Margaret is a member of the UCC Council for Climate Justice and serves on the Leadership Circle Executive Committee of Blessed Tomorrow — which is now launching a multifaith national climate campaign, One Home One Future.  She is a long-time member of National Religious Coalition on Creation Care and serves on the Advisory Board of Sojourner Truth School for Social Change Leadership. In 2024 she joined The BTS Center Program Advisory Committee.

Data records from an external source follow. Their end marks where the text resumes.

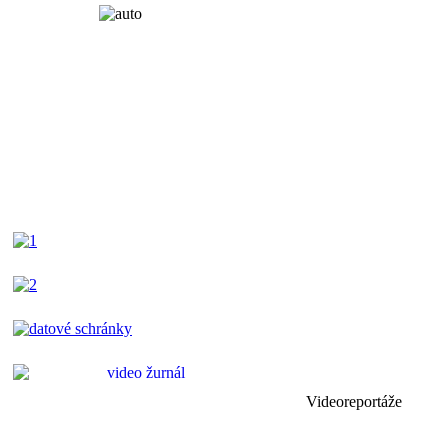
Videoreportáže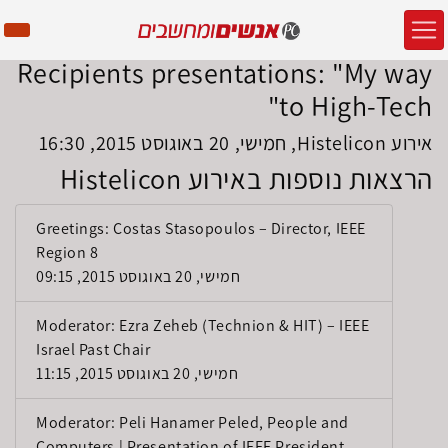
Recipients presentations: "My way
to High-Tech"
אירוע Histelicon, חמישי, 20 באוגוסט 2015, 16:30
הרצאות נוספות באירוע Histelicon
Greetings: Costas Stasopoulos – Director, IEEE
Region 8
חמישי, 20 באוגוסט 2015, 09:15
Moderator: Ezra Zeheb (Technion & HIT) – IEEE
Israel Past Chair
חמישי, 20 באוגוסט 2015, 11:15
Moderator: Peli Hanamer Peled, People and
Computers | Presentation of IEEE President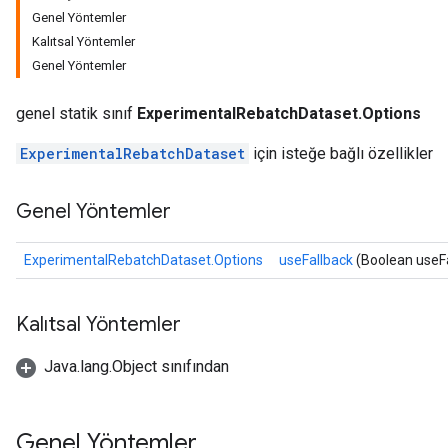
Genel Yöntemler
Kalıtsal Yöntemler
Genel Yöntemler
genel statik sınıf
ExperimentalRebatchDataset.Options
ExperimentalRebatchDataset
için isteğe bağlı özellikler
Genel Yöntemler
ExperimentalRebatchDataset.Options
useFallback
(Boolean useFa
Kalıtsal Yöntemler
Java.lang.Object sınıfından
Genel Yöntemler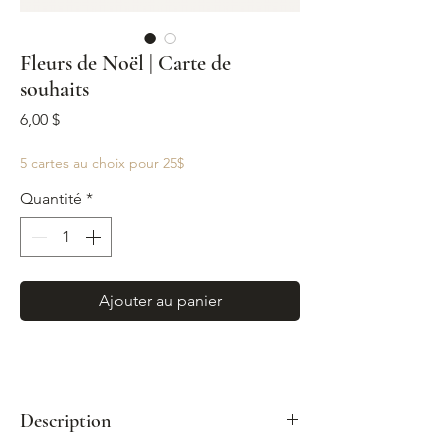
Fleurs de Noël | Carte de
souhaits
Prix
6,00 $
5 cartes au choix pour 25$
Quantité
*
Ajouter au panier
Description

Previous memberships include serving on the steering committee of the Genesis Covenant, an interfaith initiative in which faith groups across the country committed at a national level to cutting in half the carbon footprint of their facilities within ten years. The Episcopal Church adopted the Genesis Covenant at the 76th General Convention in July 2009. She was a founding member of Massachusetts Interfaith Coalition for Climate Action (now disbanded), was a leader in New England Regional Environmental Ministries, and served on the Working Board of Better Future Project, a Massachusetts non-profit dedicated to building the grassroots climate movement. She has been active in Episcopalians for Fossil Fuel Divestment and Clean Energy Reinvestment, the grassroots network that supported the passage and implementation of divestment resolutions from Episcopal dioceses around the country. In July 2015 the 78th General Convention of the Episcopal Church voted to divest from fossil fuel holdings and to reinvest in clean energy development.

Photo credit 2014: Tipper Gore

She received the 2016 Steward of God’s Creation award from National Religious Coalition on Creation Care and was the winner of the 2016 EcoPreacher contest.

Margaret lives with her husband Robert A. Jonas (www.emptybell.org) in Northampton, Massachusetts, and joins him in helping to preserve farmlands, woods, and fields in our corner of the world.